REQUIRED ACTION
The lines to extract run from the first line of the material below to the line containing "right hip: (698, 64)", both included; leave the pictures behind.

SUPPLIED RECORDS
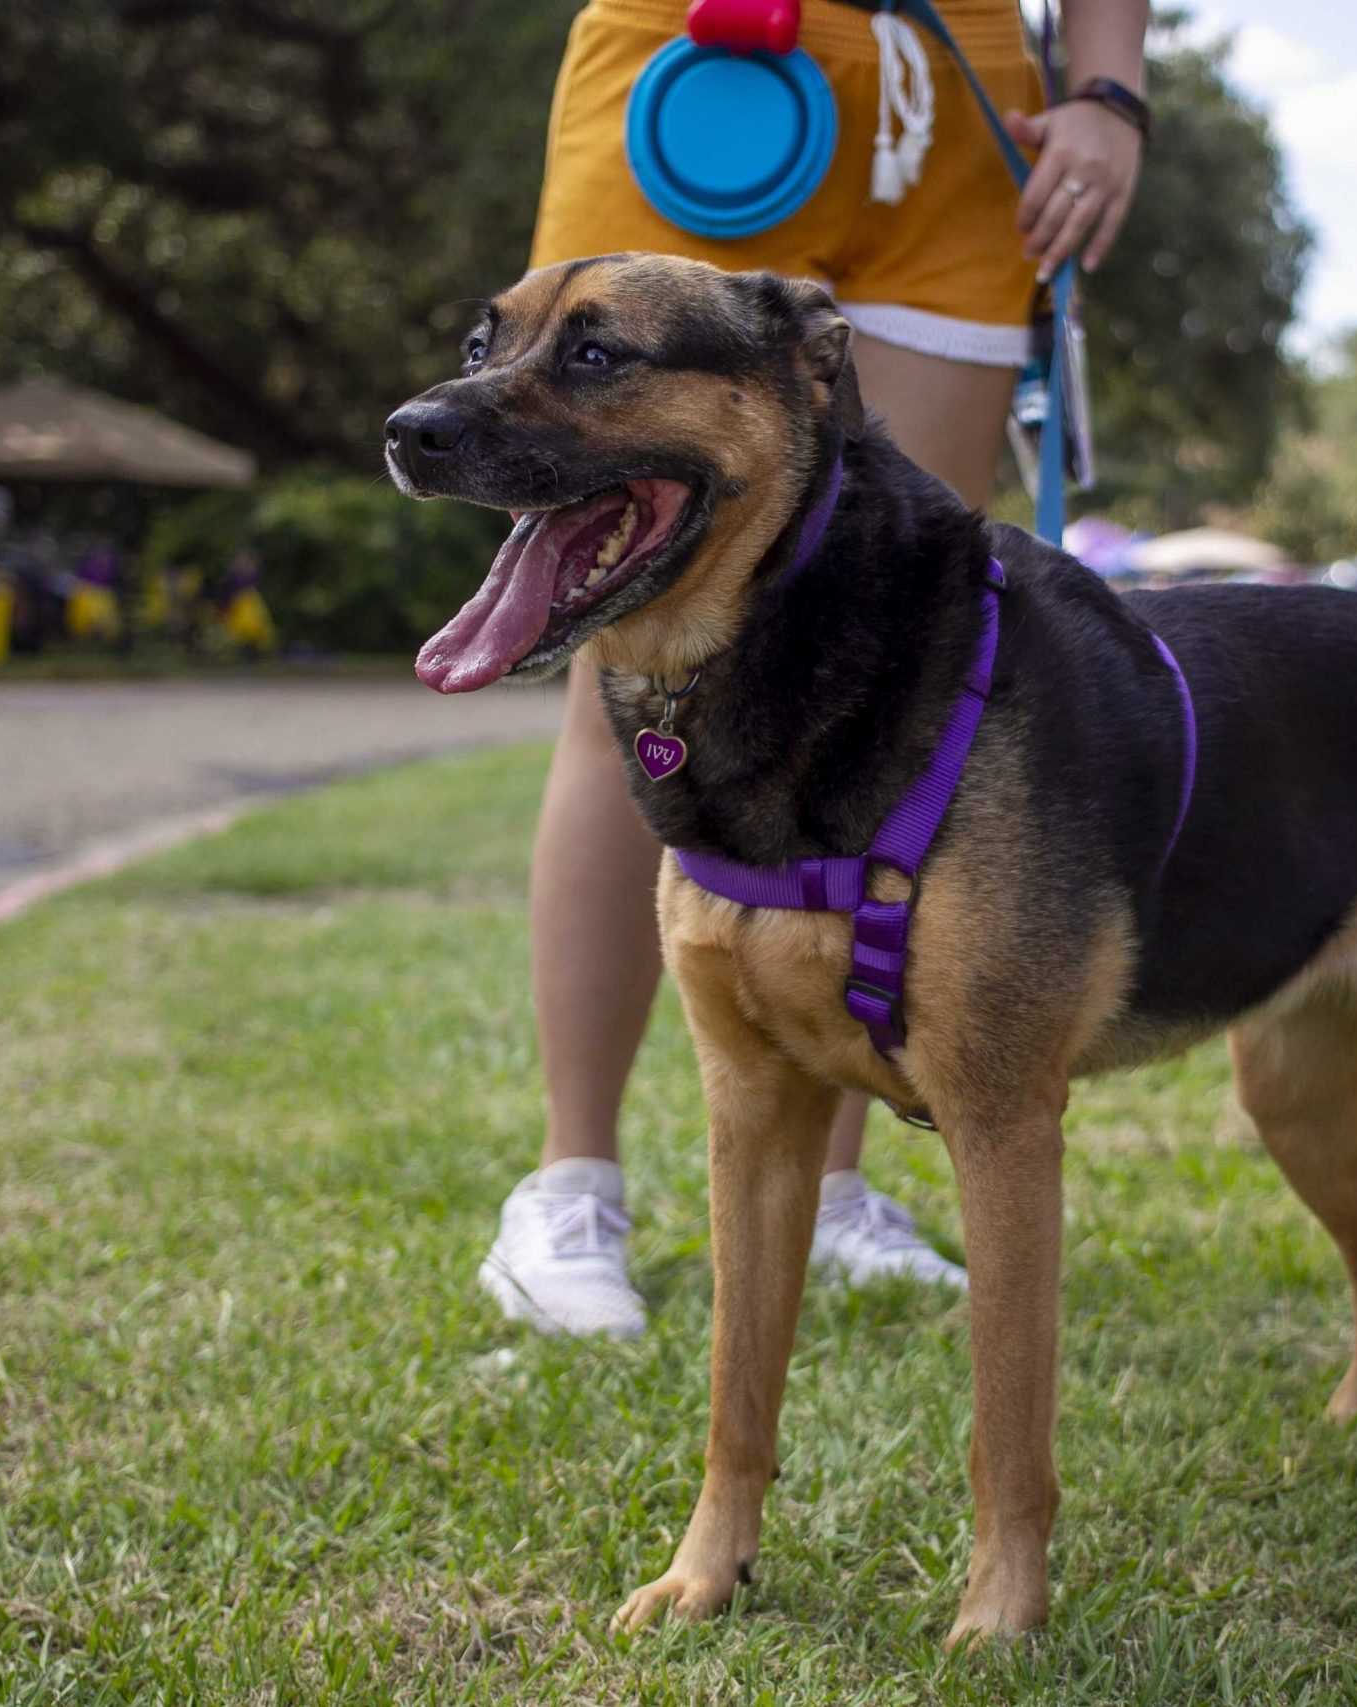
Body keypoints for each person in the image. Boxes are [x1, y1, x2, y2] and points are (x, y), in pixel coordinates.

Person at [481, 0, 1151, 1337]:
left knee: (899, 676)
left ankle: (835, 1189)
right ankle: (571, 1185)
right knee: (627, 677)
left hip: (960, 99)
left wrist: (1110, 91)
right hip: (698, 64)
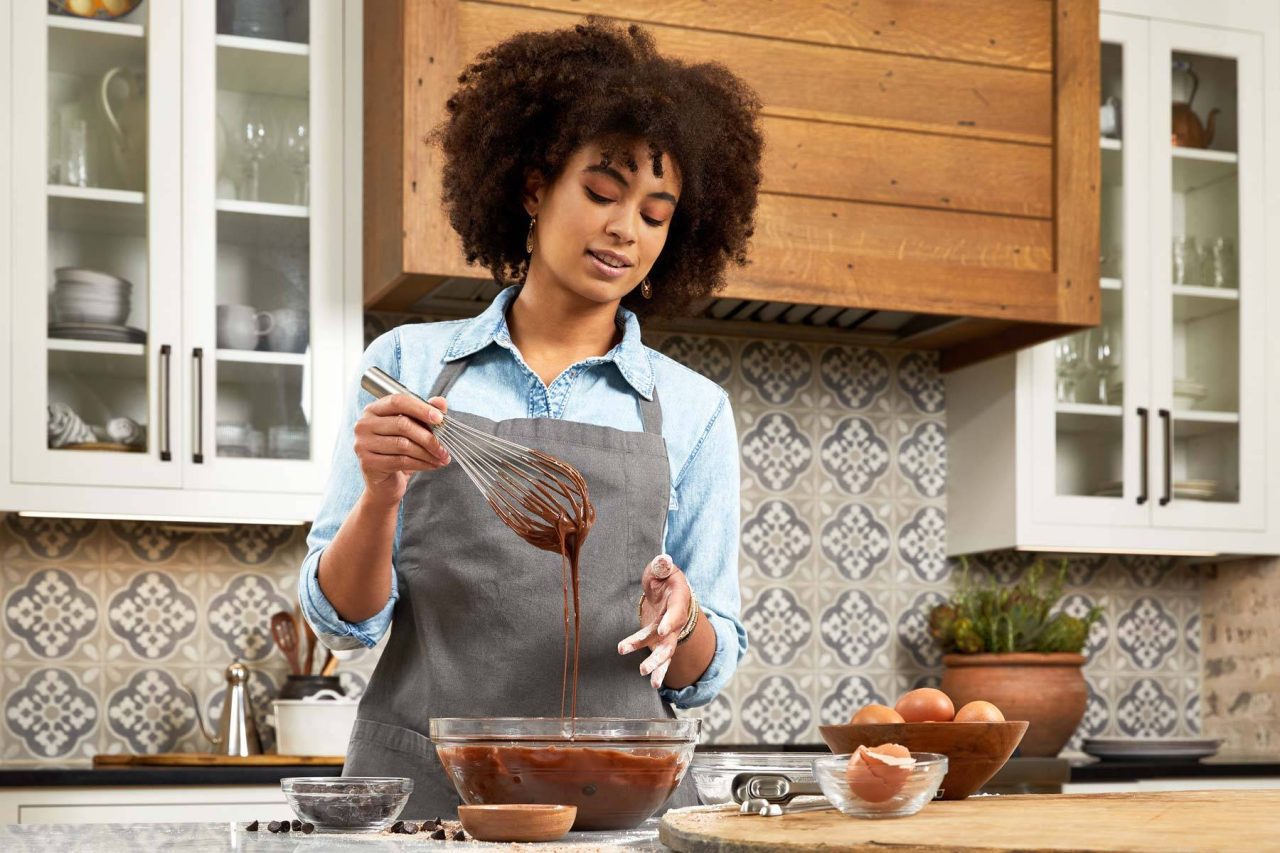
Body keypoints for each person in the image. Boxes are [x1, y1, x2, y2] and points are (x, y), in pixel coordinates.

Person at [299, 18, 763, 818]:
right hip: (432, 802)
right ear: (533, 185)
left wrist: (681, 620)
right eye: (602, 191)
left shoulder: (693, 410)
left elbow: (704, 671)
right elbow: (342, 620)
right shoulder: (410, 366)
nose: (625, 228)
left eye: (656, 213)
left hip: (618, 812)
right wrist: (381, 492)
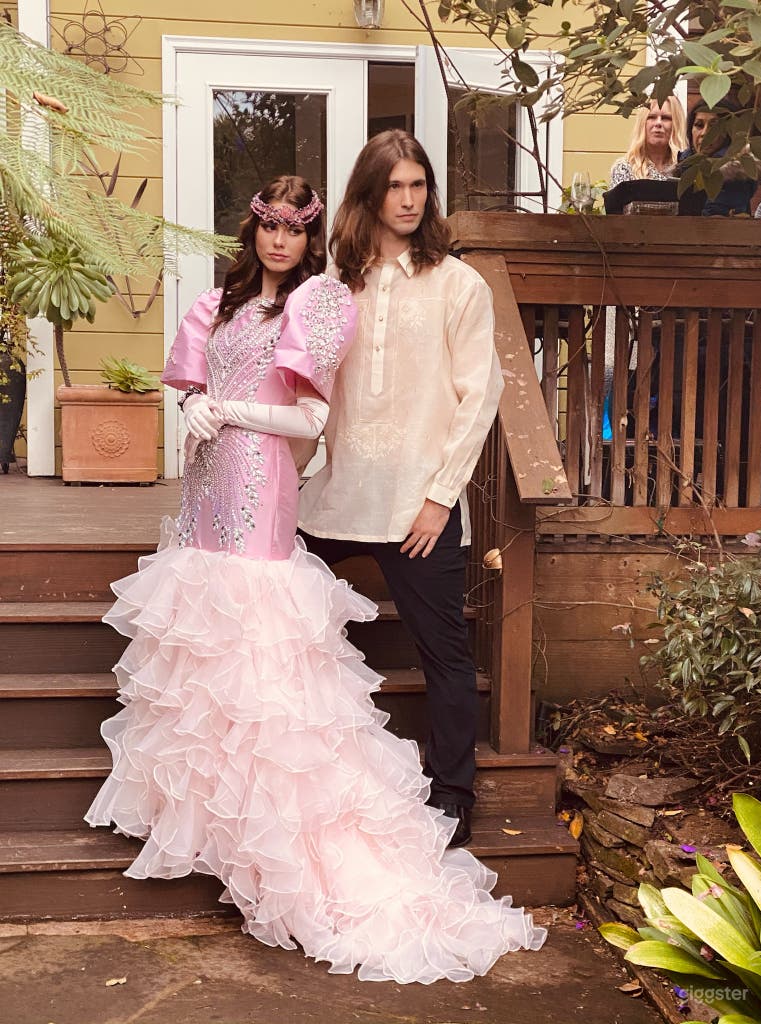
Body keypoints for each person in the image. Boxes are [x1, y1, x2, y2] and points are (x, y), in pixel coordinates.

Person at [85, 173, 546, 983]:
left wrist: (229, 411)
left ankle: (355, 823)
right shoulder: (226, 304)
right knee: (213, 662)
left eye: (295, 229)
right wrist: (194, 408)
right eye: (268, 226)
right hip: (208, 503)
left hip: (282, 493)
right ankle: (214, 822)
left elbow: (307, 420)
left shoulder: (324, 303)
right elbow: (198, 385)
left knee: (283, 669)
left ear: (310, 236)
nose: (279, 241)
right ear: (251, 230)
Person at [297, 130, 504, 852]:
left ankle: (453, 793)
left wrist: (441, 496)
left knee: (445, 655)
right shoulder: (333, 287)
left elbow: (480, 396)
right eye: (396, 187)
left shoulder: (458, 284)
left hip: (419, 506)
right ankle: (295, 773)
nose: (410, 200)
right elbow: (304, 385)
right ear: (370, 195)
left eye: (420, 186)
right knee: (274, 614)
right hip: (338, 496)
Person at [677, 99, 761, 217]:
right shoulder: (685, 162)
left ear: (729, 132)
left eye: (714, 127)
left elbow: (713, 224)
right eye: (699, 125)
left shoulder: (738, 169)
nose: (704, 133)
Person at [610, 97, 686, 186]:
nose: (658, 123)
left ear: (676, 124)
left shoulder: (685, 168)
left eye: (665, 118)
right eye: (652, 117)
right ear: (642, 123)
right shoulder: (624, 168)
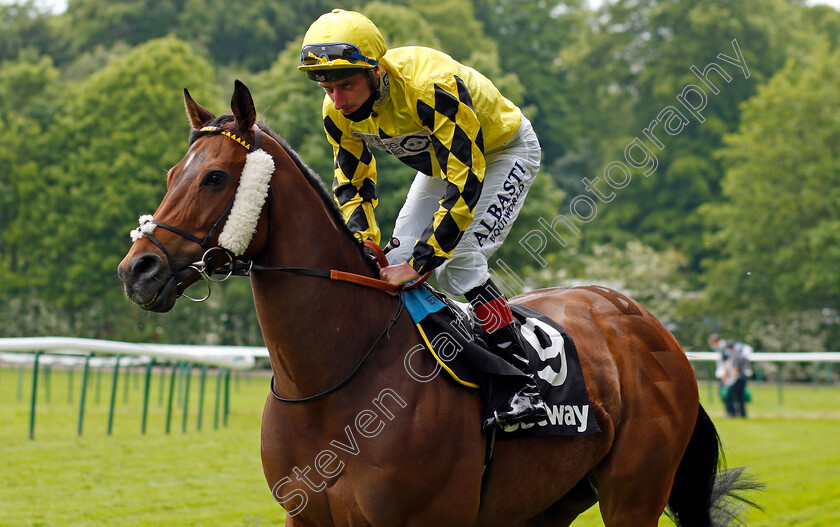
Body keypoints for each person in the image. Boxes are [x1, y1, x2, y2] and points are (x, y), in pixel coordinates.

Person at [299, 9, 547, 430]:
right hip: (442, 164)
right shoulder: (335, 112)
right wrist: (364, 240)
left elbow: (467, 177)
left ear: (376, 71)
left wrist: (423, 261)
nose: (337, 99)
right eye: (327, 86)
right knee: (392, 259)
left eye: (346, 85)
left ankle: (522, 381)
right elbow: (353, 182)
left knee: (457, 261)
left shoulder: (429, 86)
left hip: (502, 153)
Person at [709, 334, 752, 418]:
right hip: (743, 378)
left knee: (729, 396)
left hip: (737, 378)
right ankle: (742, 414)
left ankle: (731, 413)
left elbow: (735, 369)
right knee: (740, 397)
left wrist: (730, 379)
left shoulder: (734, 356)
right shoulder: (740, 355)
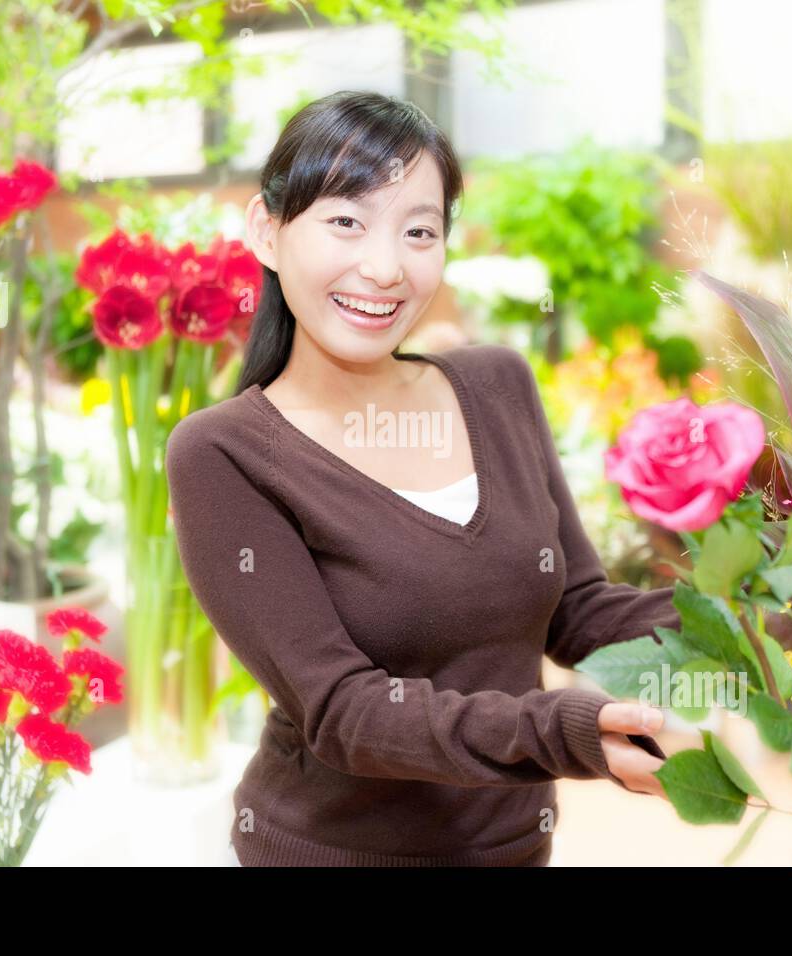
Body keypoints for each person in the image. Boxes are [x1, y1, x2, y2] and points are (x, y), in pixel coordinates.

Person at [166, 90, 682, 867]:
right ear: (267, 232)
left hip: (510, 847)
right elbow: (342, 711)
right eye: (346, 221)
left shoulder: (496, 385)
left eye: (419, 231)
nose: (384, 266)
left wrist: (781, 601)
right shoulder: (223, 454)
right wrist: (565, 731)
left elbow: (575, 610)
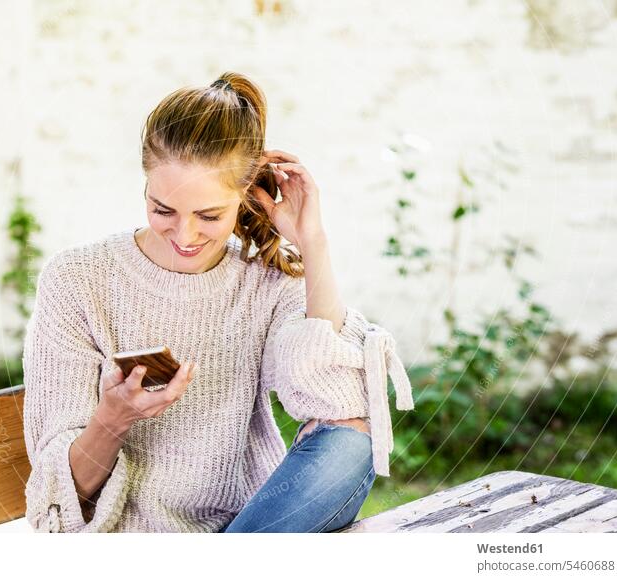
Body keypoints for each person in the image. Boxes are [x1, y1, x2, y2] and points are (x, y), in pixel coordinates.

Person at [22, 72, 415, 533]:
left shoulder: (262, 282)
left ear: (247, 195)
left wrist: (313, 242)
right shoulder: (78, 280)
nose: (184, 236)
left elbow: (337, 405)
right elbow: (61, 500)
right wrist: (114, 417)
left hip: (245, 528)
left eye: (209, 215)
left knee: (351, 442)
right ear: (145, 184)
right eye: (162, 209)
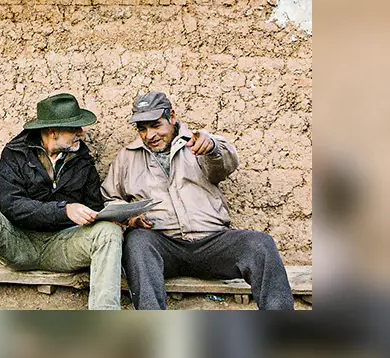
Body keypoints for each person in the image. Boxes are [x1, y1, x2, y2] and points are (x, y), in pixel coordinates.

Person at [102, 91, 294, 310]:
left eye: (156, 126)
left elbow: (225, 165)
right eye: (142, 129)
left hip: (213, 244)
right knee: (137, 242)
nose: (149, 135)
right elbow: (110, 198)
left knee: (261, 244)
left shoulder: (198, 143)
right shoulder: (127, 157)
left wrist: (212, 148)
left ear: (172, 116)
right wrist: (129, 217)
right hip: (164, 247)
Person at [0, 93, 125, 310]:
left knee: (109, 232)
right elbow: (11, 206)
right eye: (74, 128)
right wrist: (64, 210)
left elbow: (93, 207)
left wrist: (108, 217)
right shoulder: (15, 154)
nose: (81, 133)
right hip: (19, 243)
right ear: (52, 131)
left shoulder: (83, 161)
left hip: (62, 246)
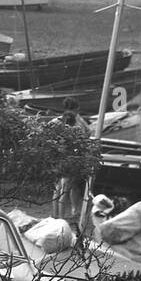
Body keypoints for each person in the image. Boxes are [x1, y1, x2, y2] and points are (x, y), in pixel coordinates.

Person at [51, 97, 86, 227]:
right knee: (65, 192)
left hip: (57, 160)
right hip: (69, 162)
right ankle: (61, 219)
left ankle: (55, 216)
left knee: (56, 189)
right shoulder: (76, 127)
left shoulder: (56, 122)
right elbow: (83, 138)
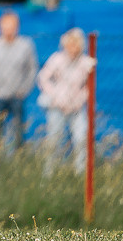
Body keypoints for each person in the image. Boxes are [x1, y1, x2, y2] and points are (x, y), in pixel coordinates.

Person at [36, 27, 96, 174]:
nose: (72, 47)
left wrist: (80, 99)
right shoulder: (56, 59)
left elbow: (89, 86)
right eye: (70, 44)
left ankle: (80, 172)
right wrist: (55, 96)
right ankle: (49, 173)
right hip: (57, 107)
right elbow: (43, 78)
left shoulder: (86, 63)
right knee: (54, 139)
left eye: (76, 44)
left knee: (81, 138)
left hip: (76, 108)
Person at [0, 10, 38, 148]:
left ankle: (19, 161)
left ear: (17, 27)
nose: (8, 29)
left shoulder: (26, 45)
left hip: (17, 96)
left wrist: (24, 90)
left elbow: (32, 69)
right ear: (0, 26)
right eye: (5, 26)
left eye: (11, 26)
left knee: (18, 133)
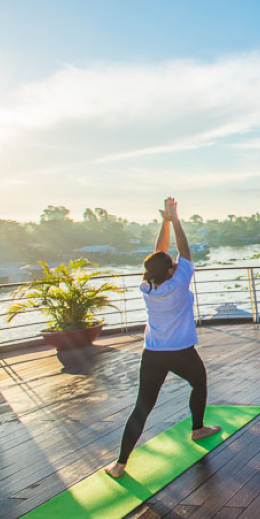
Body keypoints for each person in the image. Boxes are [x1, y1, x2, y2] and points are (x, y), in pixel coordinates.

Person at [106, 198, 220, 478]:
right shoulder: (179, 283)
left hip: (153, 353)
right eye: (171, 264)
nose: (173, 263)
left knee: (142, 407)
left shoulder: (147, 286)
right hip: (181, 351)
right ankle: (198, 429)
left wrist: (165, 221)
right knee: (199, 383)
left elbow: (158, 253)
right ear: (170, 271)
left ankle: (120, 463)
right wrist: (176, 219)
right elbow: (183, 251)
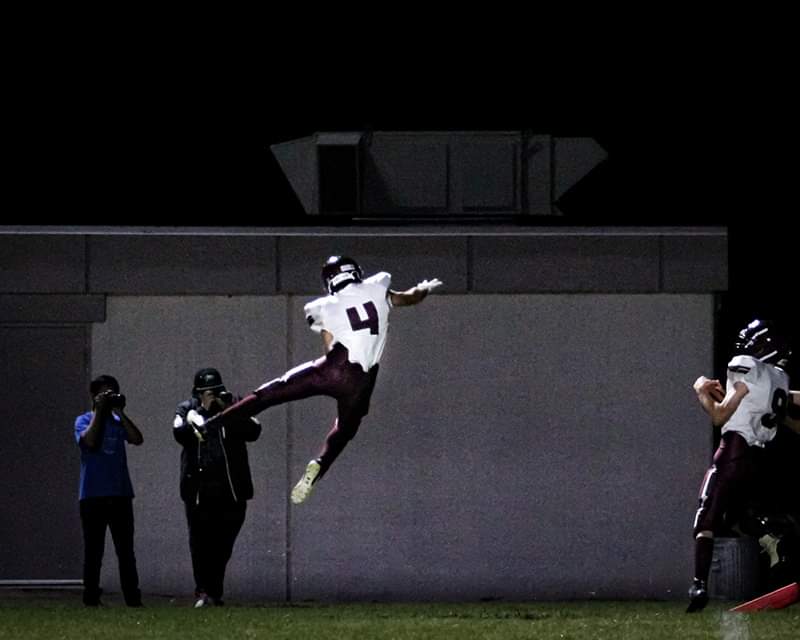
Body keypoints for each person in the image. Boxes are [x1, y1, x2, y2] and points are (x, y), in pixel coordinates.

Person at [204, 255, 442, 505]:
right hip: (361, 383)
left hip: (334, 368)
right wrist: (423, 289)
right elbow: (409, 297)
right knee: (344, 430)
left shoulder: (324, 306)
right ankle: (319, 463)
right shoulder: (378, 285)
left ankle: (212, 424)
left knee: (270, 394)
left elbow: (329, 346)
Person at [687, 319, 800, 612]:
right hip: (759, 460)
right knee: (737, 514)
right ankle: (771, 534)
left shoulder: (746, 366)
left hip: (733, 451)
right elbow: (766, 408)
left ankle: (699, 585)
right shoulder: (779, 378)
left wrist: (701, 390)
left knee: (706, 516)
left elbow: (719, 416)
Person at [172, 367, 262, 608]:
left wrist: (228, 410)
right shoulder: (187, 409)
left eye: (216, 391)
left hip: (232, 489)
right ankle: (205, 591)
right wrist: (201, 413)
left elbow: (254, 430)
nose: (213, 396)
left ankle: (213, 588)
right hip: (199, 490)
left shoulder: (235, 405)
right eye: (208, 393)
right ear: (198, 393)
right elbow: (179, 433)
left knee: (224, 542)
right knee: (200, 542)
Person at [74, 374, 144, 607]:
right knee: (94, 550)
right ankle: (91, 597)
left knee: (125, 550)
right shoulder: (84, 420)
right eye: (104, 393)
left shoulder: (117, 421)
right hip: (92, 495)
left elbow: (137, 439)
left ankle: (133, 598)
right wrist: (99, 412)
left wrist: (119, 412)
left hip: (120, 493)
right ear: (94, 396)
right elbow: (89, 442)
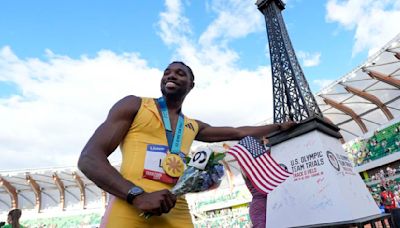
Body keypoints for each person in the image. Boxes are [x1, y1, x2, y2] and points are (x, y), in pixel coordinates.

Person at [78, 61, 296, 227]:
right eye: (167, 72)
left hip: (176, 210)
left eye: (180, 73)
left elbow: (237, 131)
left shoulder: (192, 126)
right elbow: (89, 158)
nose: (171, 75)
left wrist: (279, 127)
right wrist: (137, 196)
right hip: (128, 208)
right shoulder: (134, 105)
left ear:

RESULT OF THIS TASK
Body keypoints for each person in the image. Boxes are [x1, y1, x2, y2] and points are (x, y), in pixel coordinates.

Person at [481, 0, 1151, 1337]:
left knee: (899, 676)
left ankle: (835, 1189)
right ankle: (571, 1185)
right knee: (627, 677)
left hip: (960, 99)
left wrist: (1110, 91)
right hip: (698, 64)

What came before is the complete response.